It’s the most wonderful time of the year!!! Yes, I know it’s not Christmas, but it sure feels like it! Why? Because August is Kids Eat Right Month! A month-long celebration of teaching kids the importance of food and nutrition. And this year, it’s all about the cooking! Oh, who am I kidding, it’s ALWAYS about the cooking! I’m on a big time mission to help get kids in the kitchen and I’ve got a serious A-team list of colleagues who’ve got the same goal! So, this month we’re celebrating #kidsinthekitchen.
Here’s what you may or may not know about me, I love kids. I do, in fact, I wish I was one. I totally agree with that saying that “youth is wasted on the young.” Oh to go back and play with Barbies all day or run barefoot through the grass at dusk, trying to catch fireflies in a jar. Sounds pretty perfect, right? Well, I know I can’t go back, but that’s ok, because what I can do is help make a difference for our kids. Because besides loving kids, I love food. And that leads me to this year’s August celebration of Kids in the Kitchen 2017! I also like to think of it as the “Kitchen Kids Collaboration.” A true celebration of kids in the kitchen – teaching them the basic life skill of cooking – so that they can become “kitchen kids.” And to help me, I’ve enlisted the skills and smarts of some pretty cool people, including America’s Test Kitchen!
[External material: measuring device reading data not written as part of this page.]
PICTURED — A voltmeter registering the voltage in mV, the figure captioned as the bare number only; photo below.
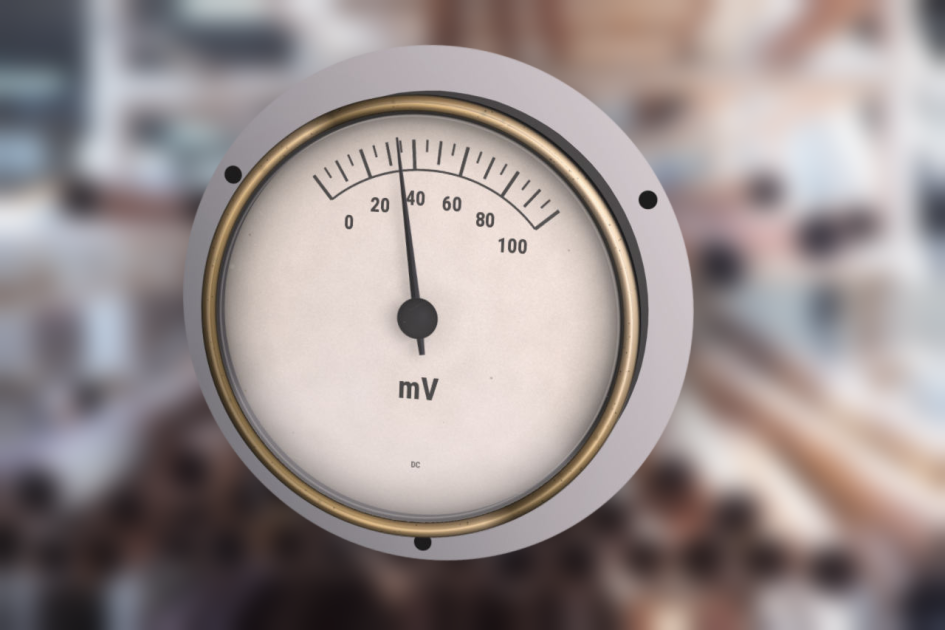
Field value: 35
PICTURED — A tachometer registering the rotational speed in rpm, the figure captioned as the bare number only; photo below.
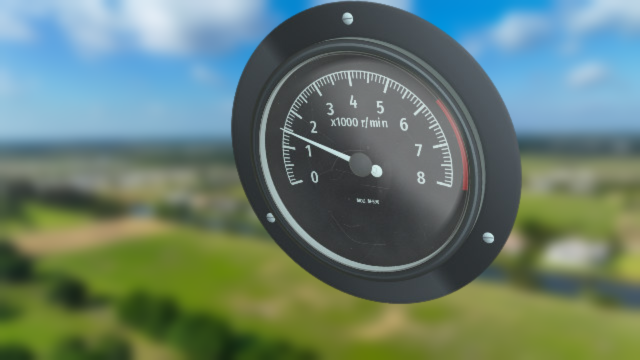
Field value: 1500
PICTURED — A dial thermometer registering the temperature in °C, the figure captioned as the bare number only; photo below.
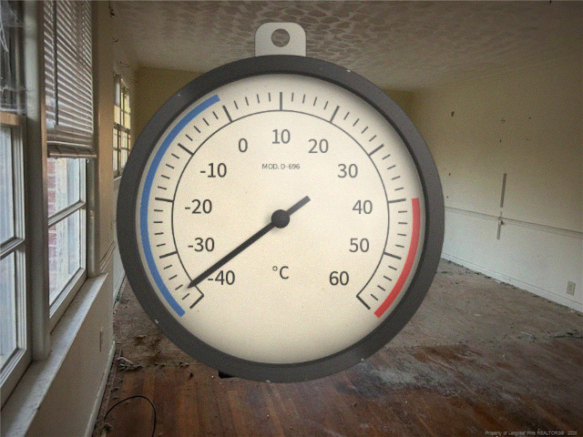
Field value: -37
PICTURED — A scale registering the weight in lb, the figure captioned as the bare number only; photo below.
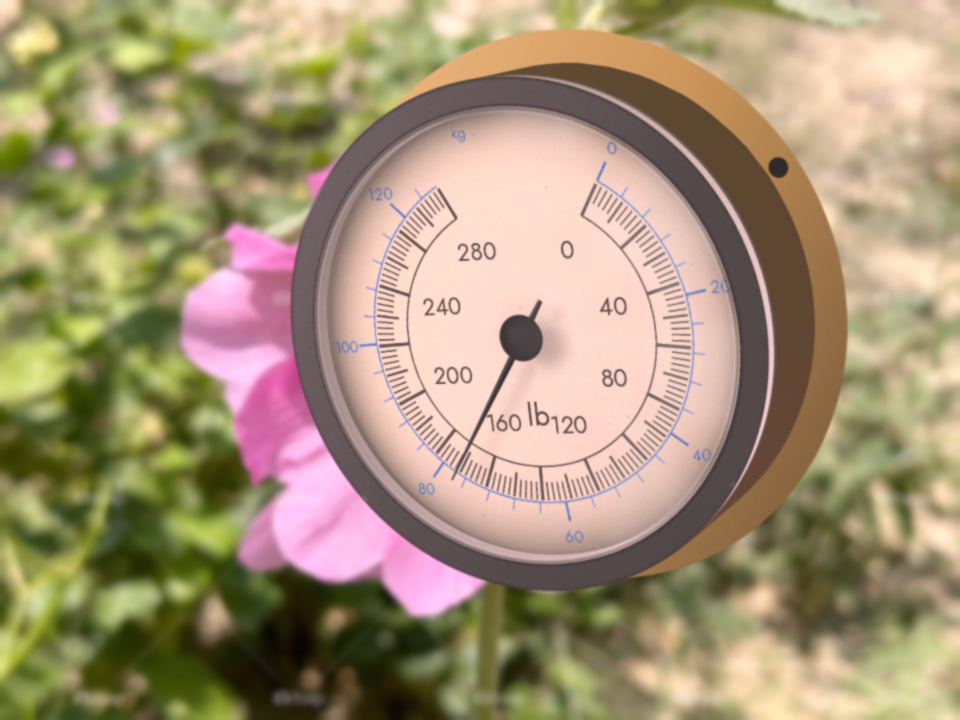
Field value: 170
Kids cook too guys!!! I am so honored to share my space with a dear friend and colleague, Sonya Angelone MS, RDN, CLT. She has some amazing insight about how she has gotten her kids to spend time with her in the kitchen. And, if you ask her, it’s been seriously valuable time too! Thanks so much Sonya for your great post!
Who Me? Cook?
I don’t remember spending a whole lot of time in the kitchen as a kid. Sure, I had my hand at whipping up a muffin or cake mix now and again, but that was the extent of it. Not being “invited” into the kitchen to cook isn’t something for which I blame my parents. I’m pretty sure they felt like many parents – tired and just doing their best to get food on the table. My dad worked all day and most of the cooking was left to my mom, who, I’m pretty sure, didn’t love cooking. Even though she didn’t necessarily enjoy it, she was a great cook and we had some amazing meals at our house. The food was so good and I never knew that no one else ate the way we did.